# Exercises to complete
a) Quote the passage on Esther Schapira word for word, beginning at the words "German journalist and filmmaker (born" and stopping after the words "the Hessischer Rundfunk.".
b) Extend the passage on Esther Schapira, picking up right after its final sentence.

German journalist and filmmaker (born 1961)

Esther Schapira (born January 23, 1961, in Frankfurt) is a German journalist and filmmaker, currently politics and society editor at the German public television network, the Hessischer Rundfunk.

Schapira is co-author of The Act of Alois Brunner, and producer of two award-winning documentaries, Drei Kugeln und ein totes Kind ("Three bullets and a dead child") (2002), about the death of Muhammad al-Durrah in Gaza in 2000, and Der Tag, als Theo van Gogh ermordet wurde ("The day Theo van Gogh was murdered") (2007), about the killing in 2004 of Dutch filmmaker, Theo van Gogh. The latter won her and her co-producer, Kamil Taylan, a Prix Europa award. In 2009, she produced a second documentary about the death of al-Durrah, Das Kind, der Tod und die Wahrheit ("The Child, the Death, and the Truth").

# Dataset extract
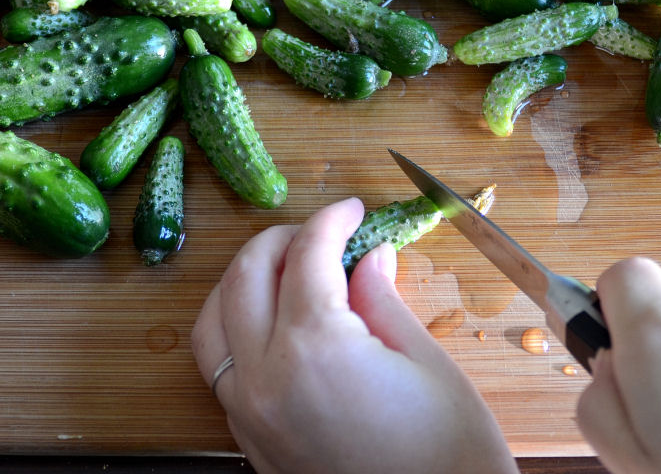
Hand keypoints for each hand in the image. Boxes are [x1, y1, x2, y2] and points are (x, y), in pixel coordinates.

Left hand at [191, 197, 517, 473]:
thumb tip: (368, 257)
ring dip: (243, 281)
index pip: (308, 256)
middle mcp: (266, 377)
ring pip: (213, 321)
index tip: (351, 210)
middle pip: (247, 277)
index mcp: (315, 348)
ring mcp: (249, 413)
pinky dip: (233, 328)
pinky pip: (218, 367)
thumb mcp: (426, 362)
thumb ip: (384, 299)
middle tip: (321, 231)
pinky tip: (270, 322)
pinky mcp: (248, 440)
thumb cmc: (448, 453)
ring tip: (285, 269)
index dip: (331, 221)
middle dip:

# Answers given
a)
German journalist and filmmaker (born 1961)

Esther Schapira (born January 23, 1961, in Frankfurt) is a German journalist and filmmaker, currently politics and society editor at the German public television network, the Hessischer Rundfunk.

b)
==Background==
Schapira completed her Abitur at the Frankfurt Helmholtzschule in 1982, and went on to study German and English language and literature, as well as theatre, film and television. She has been the politics and society editor at the German public television network, the Hessischer Rundfunk, since 1995.

==Awards==
Schapira's awards include the Elisabeth-Selbert-Preis (1987), the Radio-, TV- und Neue-Medien-Preis (1995), the German Critics Prize (1996), and the Civis – Europas Medienpreis für Integration prize (2002). She won the first prize twice at the International Festival Law and Society in Moscow, for Drei Kugeln und ein totes Kind and Der Tag, als Theo van Gogh ermordet wurde. In 2007, she won the Buber-Rosenzweig-Medal with Georg M. Hafner, and a commendation during Prix Europa for the Theo van Gogh documentary.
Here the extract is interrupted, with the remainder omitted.